### What you should do:
Please turn the lines starting at the one containing "Rank the categories" and ending at the one containing "Robbery, Aggravated Battery, Aggravated" into a JSON list of strings, one string per line, with blank lines left out.

### Extracted information:
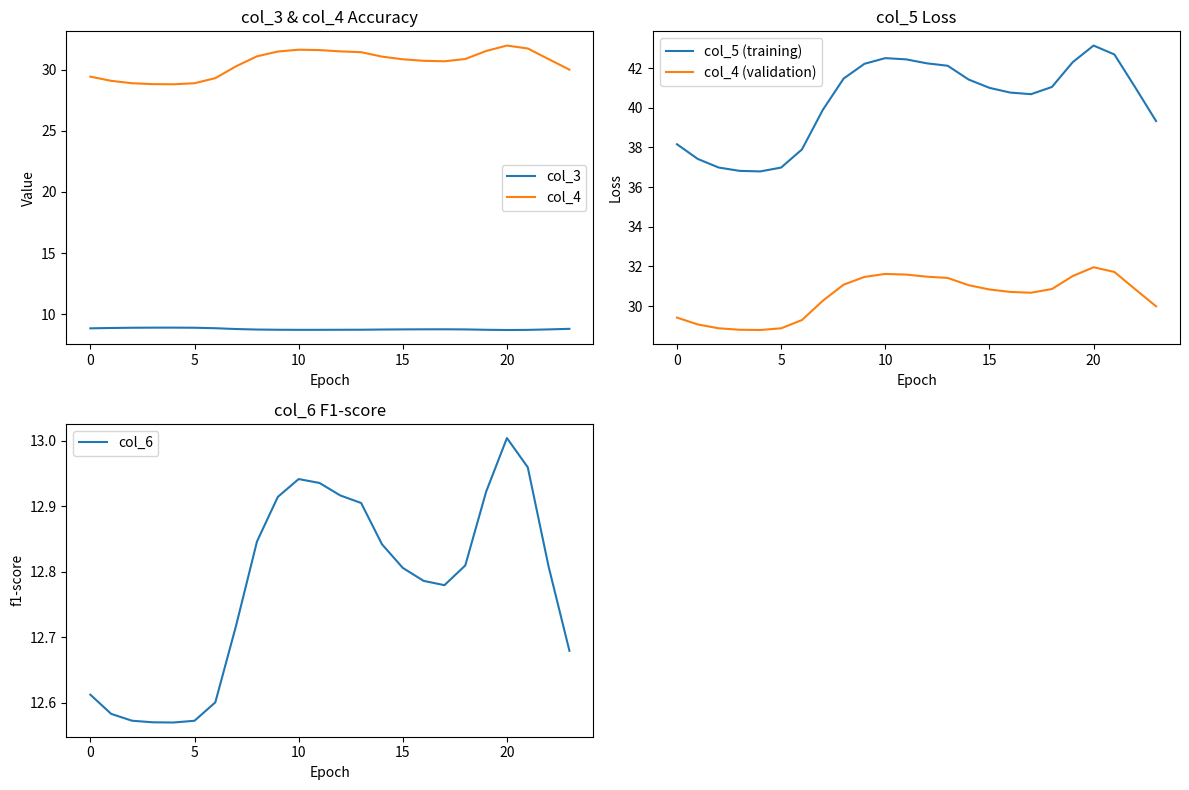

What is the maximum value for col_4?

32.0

* * *

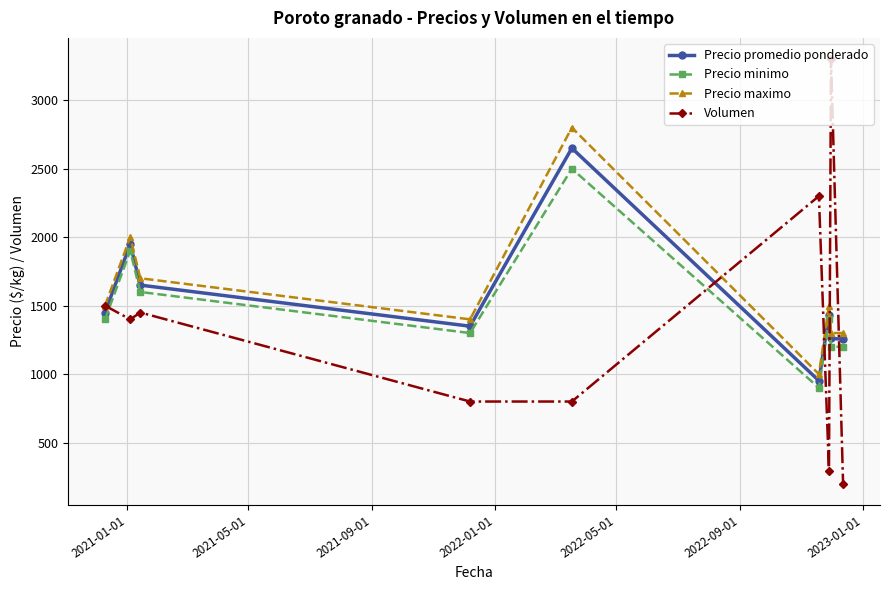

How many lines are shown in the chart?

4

--

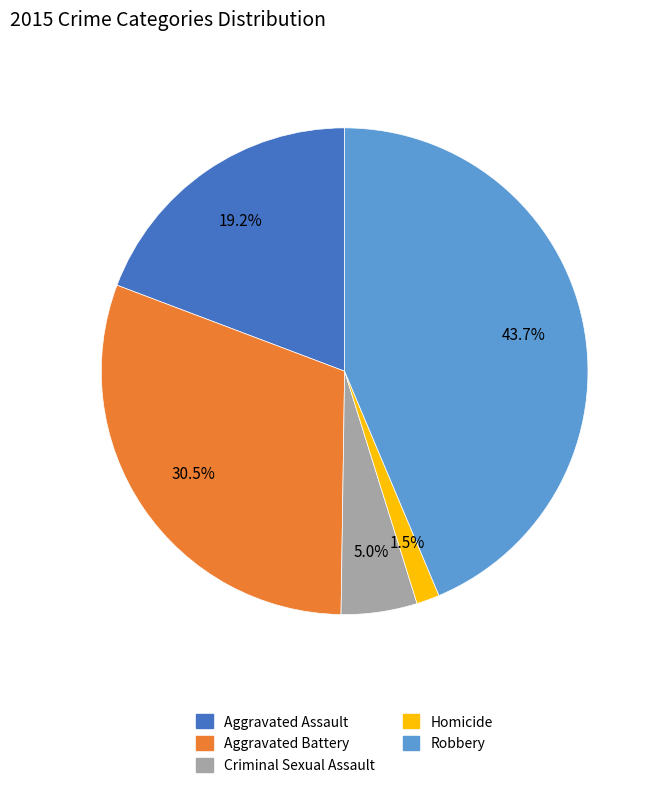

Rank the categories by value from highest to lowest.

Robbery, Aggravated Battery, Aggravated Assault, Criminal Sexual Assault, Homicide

### Task answer:
[
  "Rank the categories by value from highest to lowest.",
  "Robbery, Aggravated Battery, Aggravated Assault, Criminal Sexual Assault, Homicide"
]